David and Goliath: Underdogs, Misfits, and the Art of Battling Giants by Malcolm Gladwell is proving to be just as good as his previous books. And as usual, the content makes me re-evaluate all my preconceived notions about my students and the way we educate them. 

Think of the students you teach. You know them well enough to know the specific things they grapple with: learning disabilities, loss of a parent, dyslexia, etc. What if those things are their greatest asset? What if some of those students can become better BECAUSE OF the difficulty, not in spite of it?

I am a huge advocate of reading. Read often. Read early, Read well. I read to my students everyday, and stretch out reading time for as many minutes as possible. But. As much as I believe in the power of reading, I also know exactly which kids will deeply struggle with it for a long time. What about them? What about carving out room for the skills that come easily to them?

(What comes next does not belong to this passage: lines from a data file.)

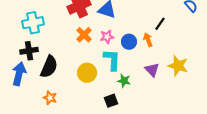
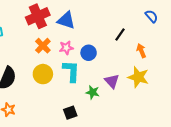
orange arrow: (148, 40) -> (141, 51), moved
yellow circle: (87, 73) -> (43, 74), moved
green star: (124, 81) -> (93, 92), moved

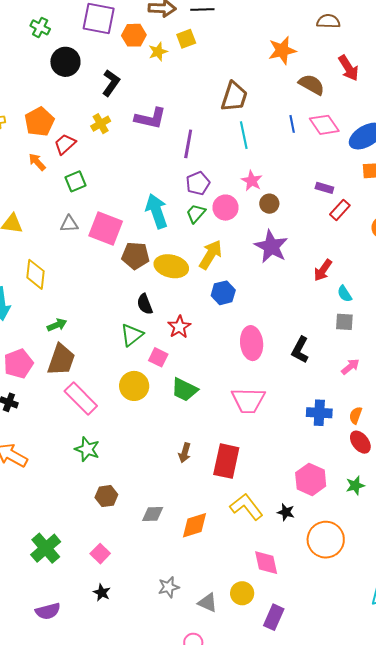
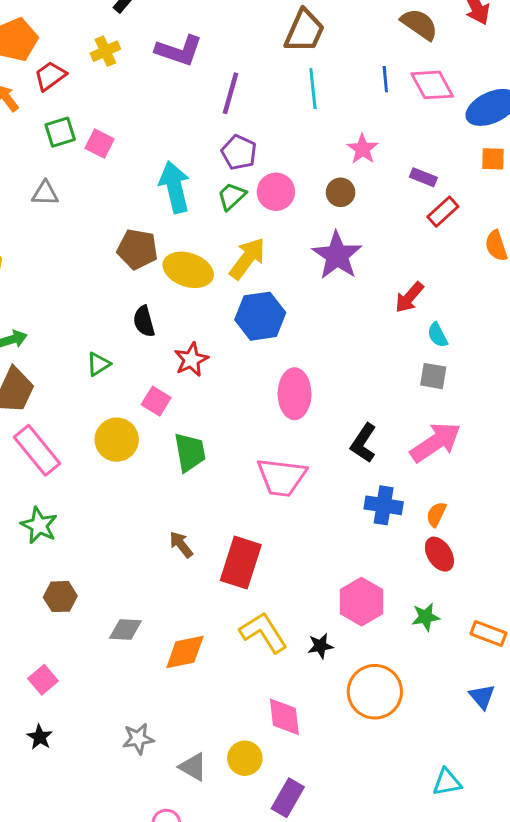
pink star: (252, 181) -> (362, 149), moved
purple pentagon: (198, 183) -> (239, 152), turned -30
pink square: (106, 229) -> (100, 144), moved, size x0.6
blue hexagon: (223, 293) -> (260, 316), size x1.4
green triangle: (132, 335) -> (98, 364), moved, size x0.7
black L-shape: (300, 350) -> (364, 443), moved
pink arrow: (350, 367) -> (436, 442), size x1.8
green trapezoid: (184, 390) -> (190, 452), turned -132
brown arrow: (185, 453) -> (181, 545), turned 120
black star: (286, 512) -> (320, 646), turned -30

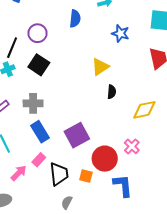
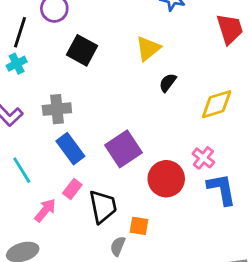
black square: (39, 65) -> (82, 50), moved
black semicircle: (112, 92) -> (168, 83), turned -144
orange square: (86, 176) -> (139, 226), moved
blue L-shape: (123, 186) -> (222, 189), moved

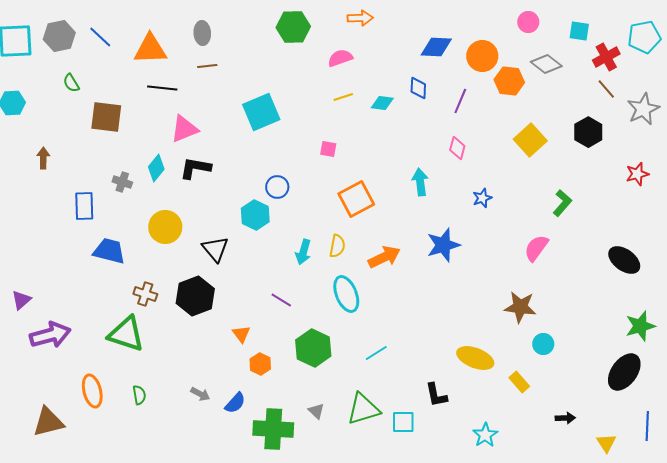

“Most of us gravitate toward the areas in which we excel. The child who picks up reading easily goes on to read even more, becomes even better at it, and ends up in a field that requires a lot of reading . . . and on and on in a virtuous circle.”

Student who are not good readers are developing OTHER skills, just as powerful.

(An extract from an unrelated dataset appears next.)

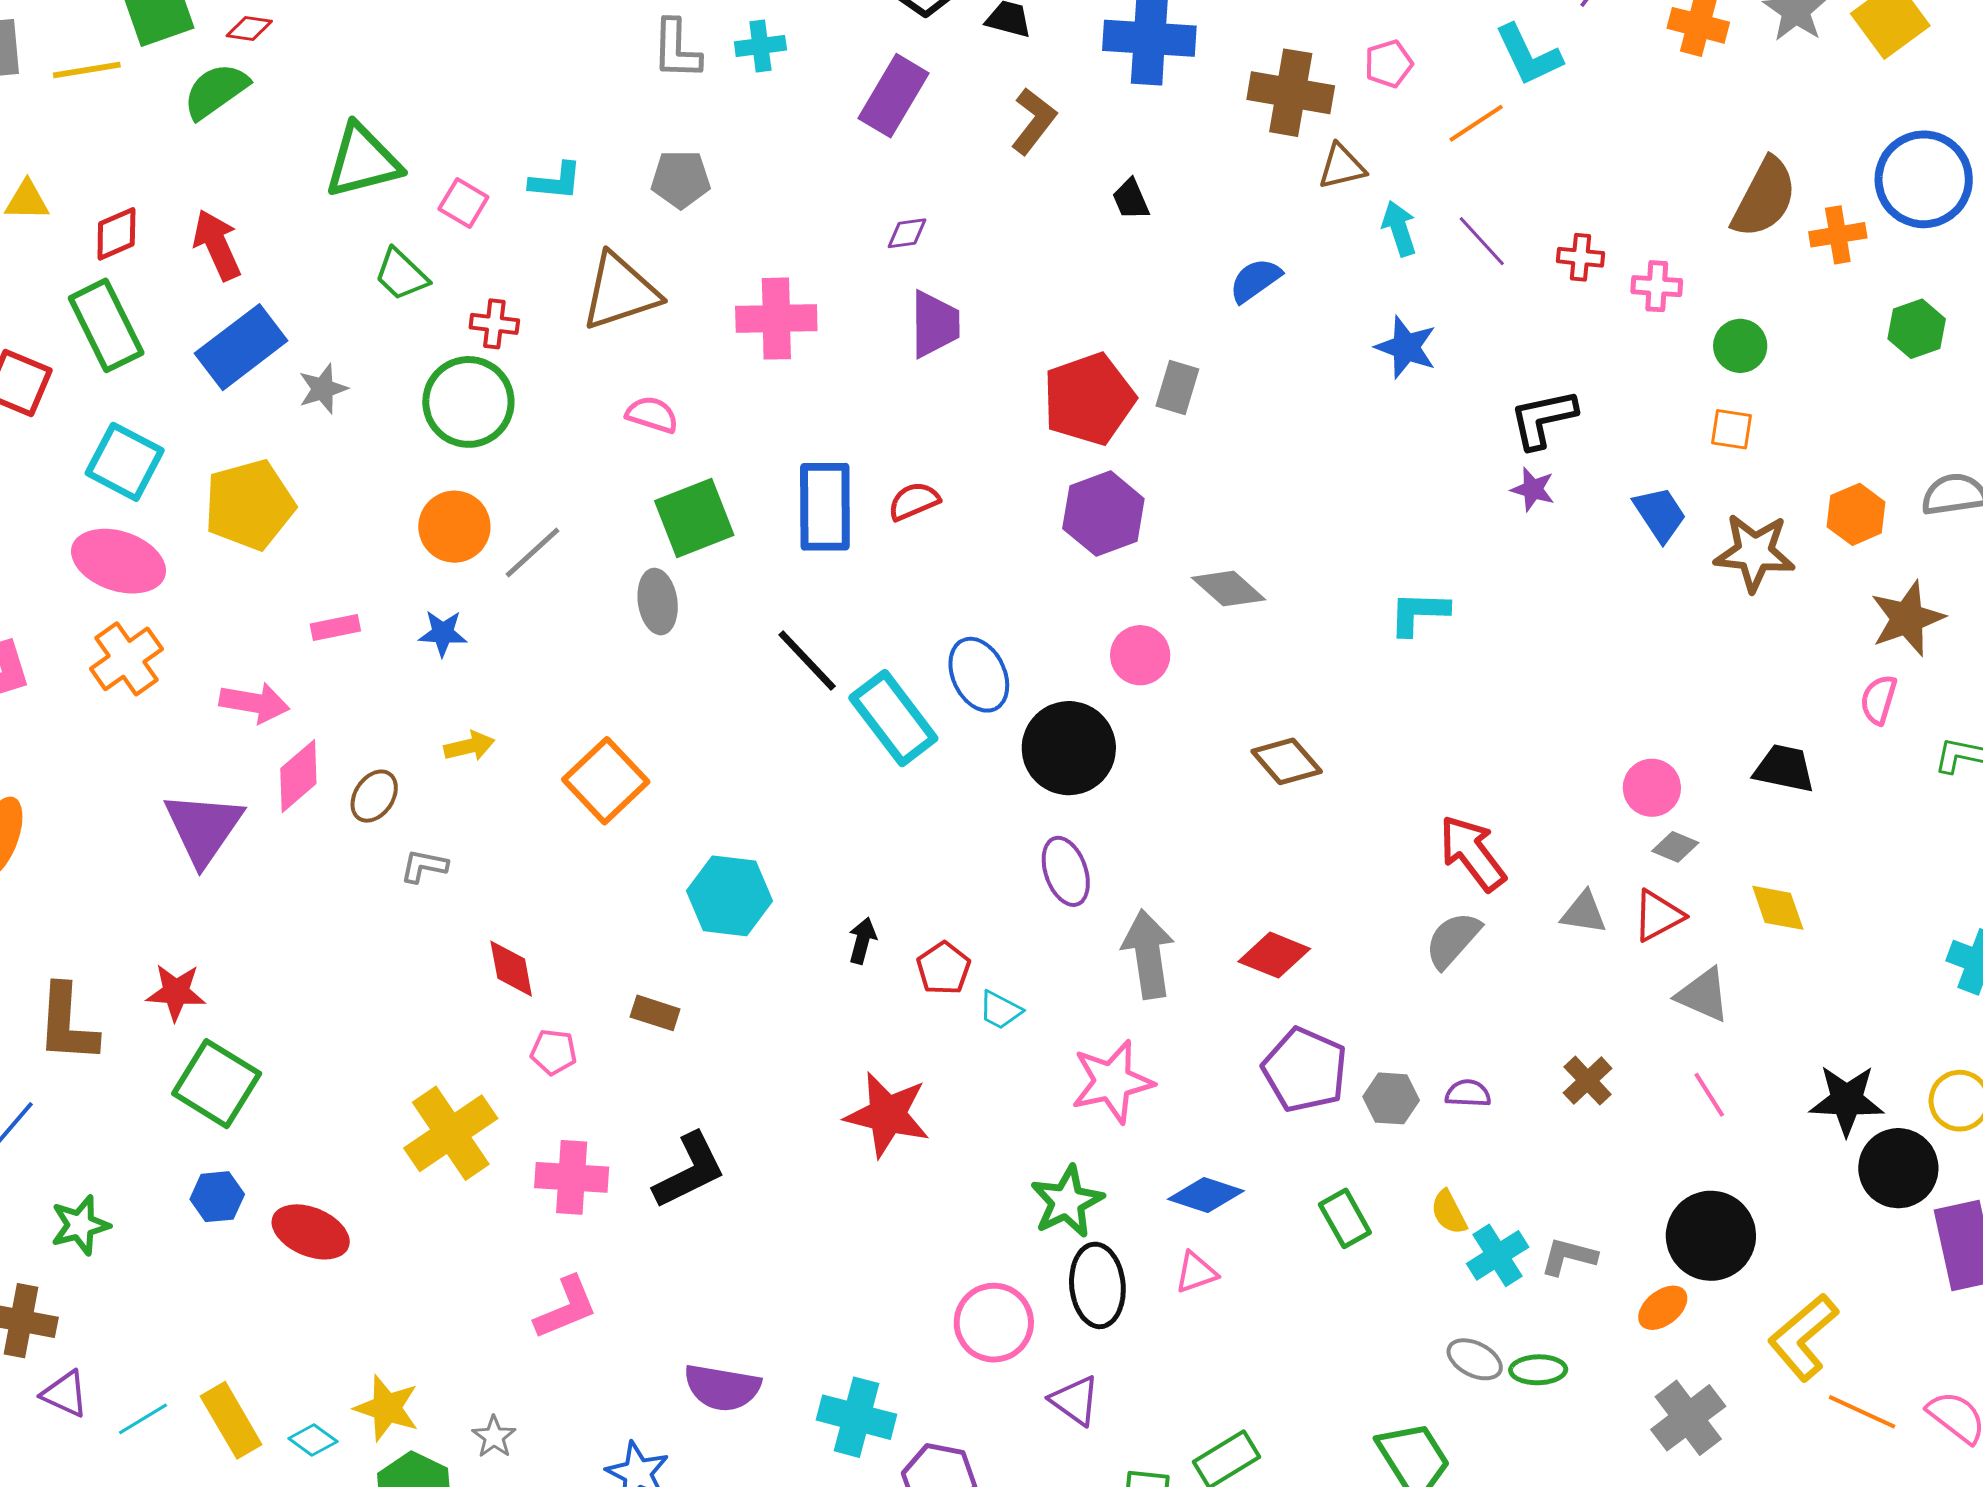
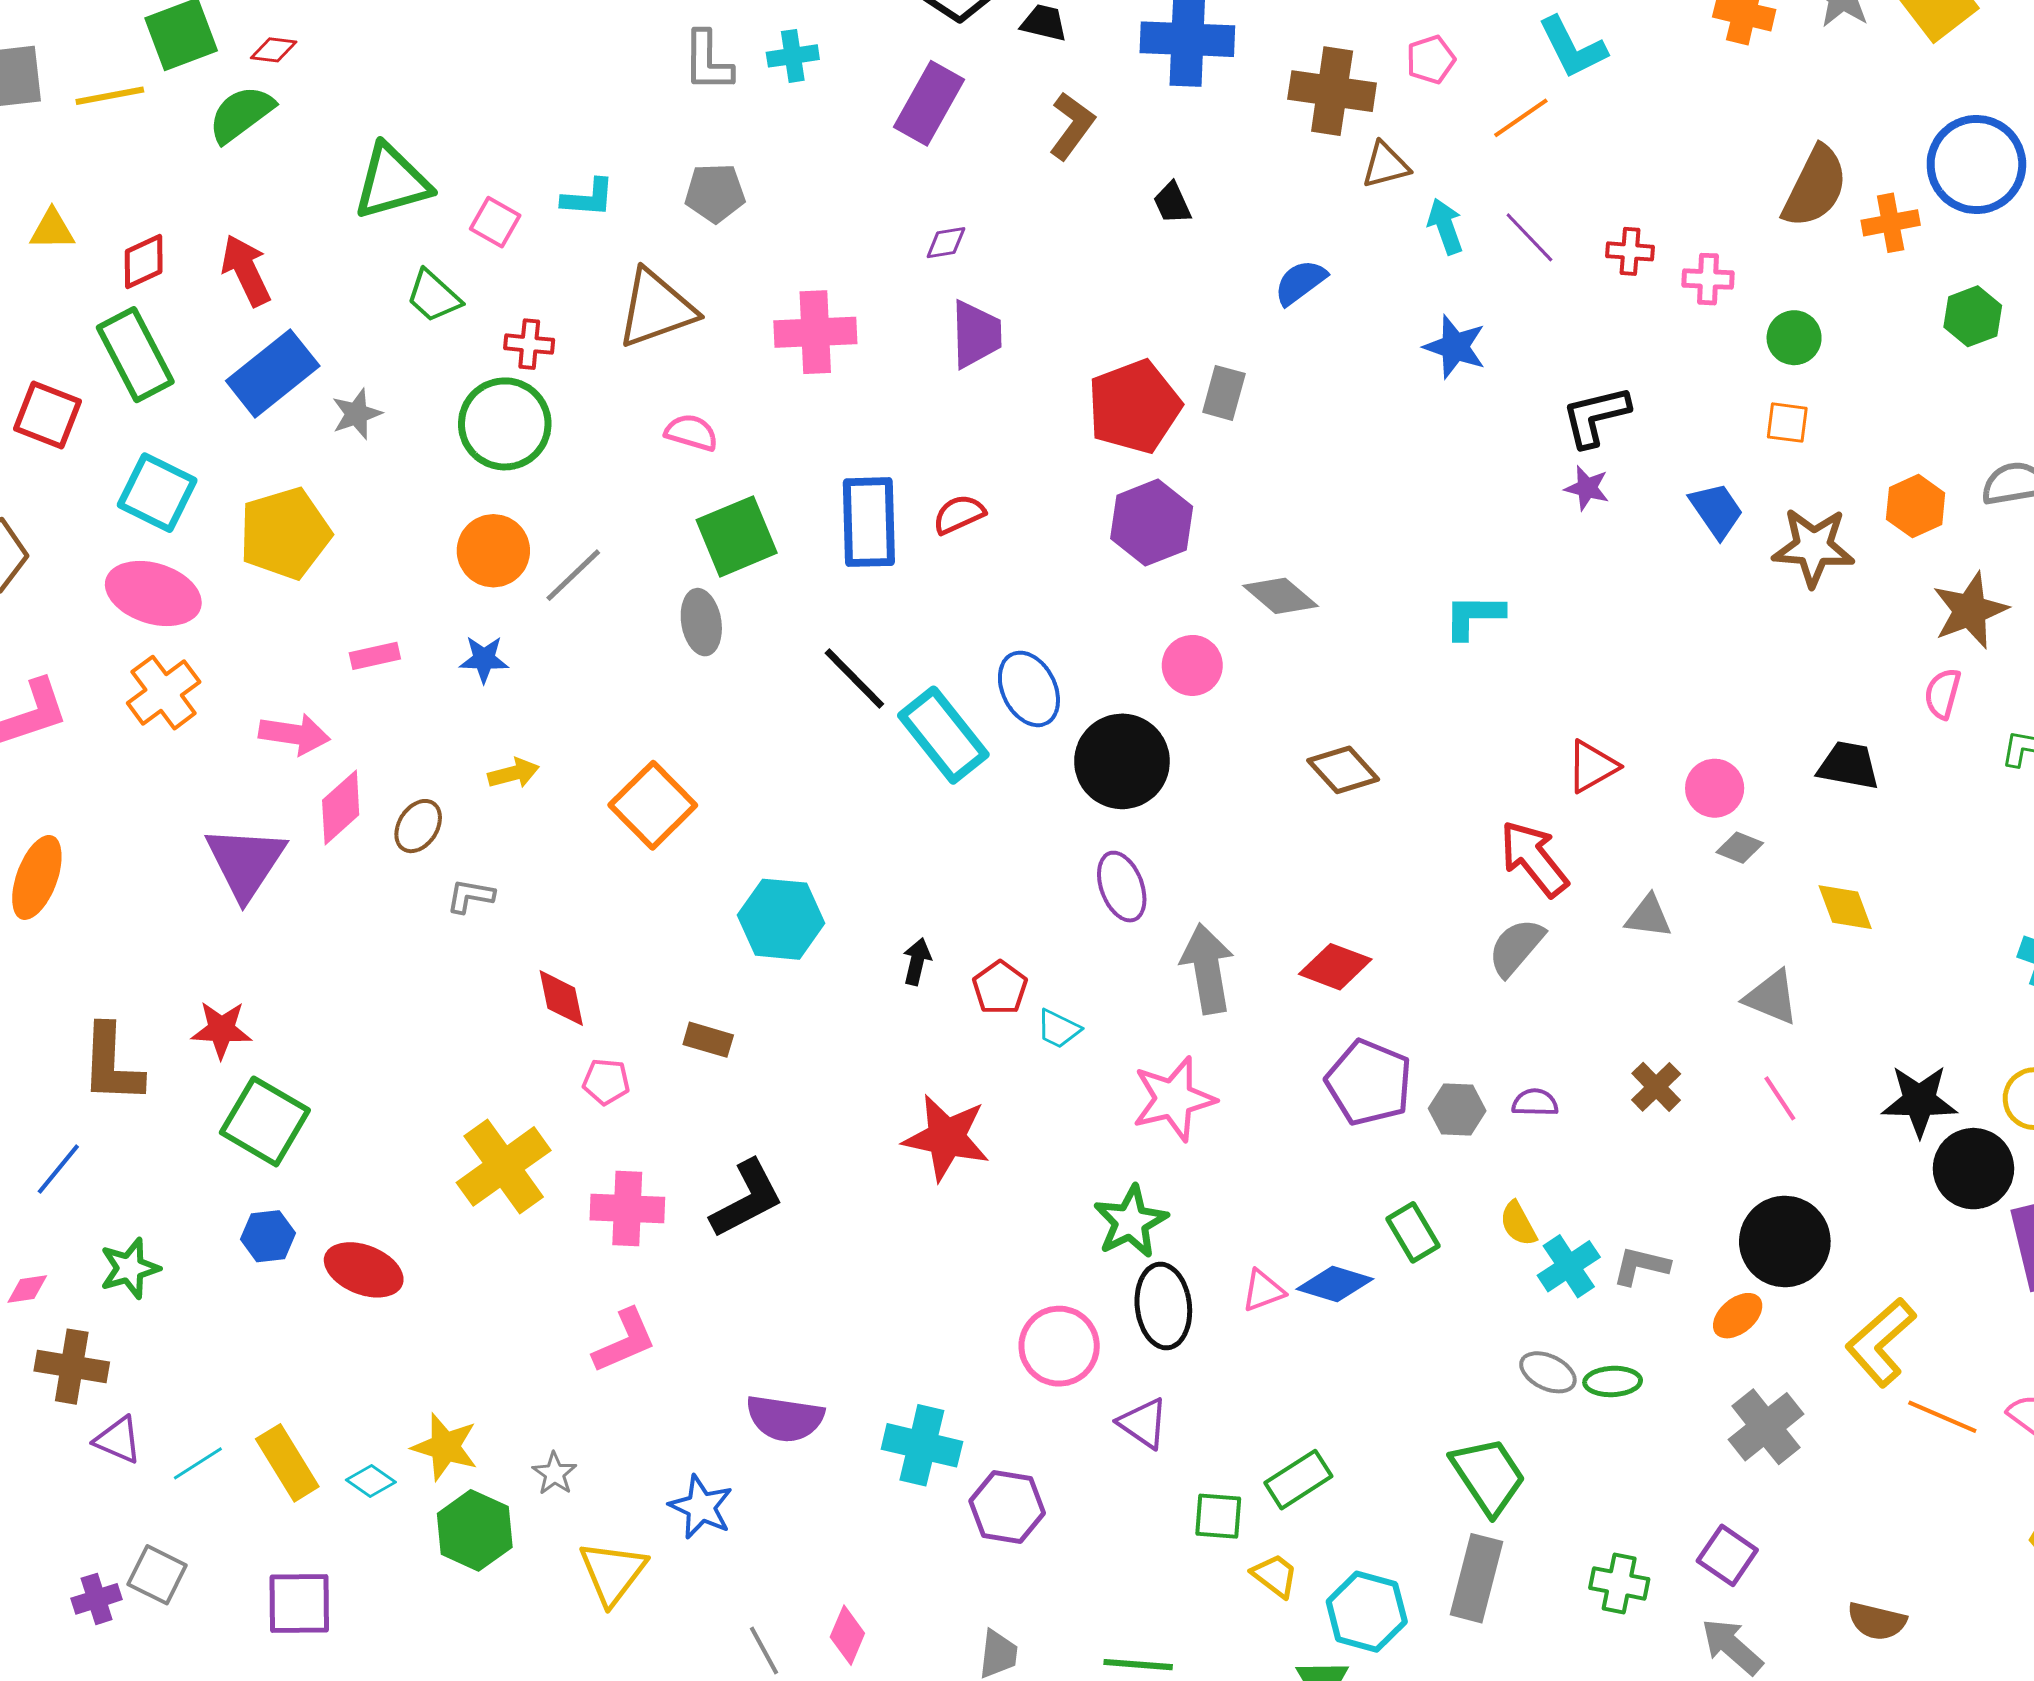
red triangle: (1658, 916) -> (1592, 766), moved
blue diamond: (1206, 1195) -> (1335, 1284), moved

“Desirable difficulties have the opposite logic …”

That opposite logic is that a child with dyslexia is forced every day to compensate. They have no choice but to find OTHER ways of doing what needs to be done. They survive the school system without being able to read fluently, but they become devastatingly good at listening and talking and remembering. They know how to think around a situation and make it work for them. Could a teacher or a parent give a kid that kind of intense motivation. I don’t think so.

“What is learned in necessity is inevitably more powerful than that which comes easily.

As parents and educators, of course we want our kids to learn the art of persuasion or to think outside the box.

“But a normal, well-adjusted child has no need to take these lessons seriously.”

Think about it. The very skills we work so hard to teach are learned instinctively and with great effort by children who grapple with things like dyslexia.

“If you get A’s in school, you never need to figure out how to negotiate your way to a passing grade, or to look around the room as a nine year old and start strategizing about how to make it through the next hour.”

Disadvantages are the perfect preparation.

Re-think. Take another look. We are always seeking out our students’ strengths—it could be that their struggles fit in that category as well.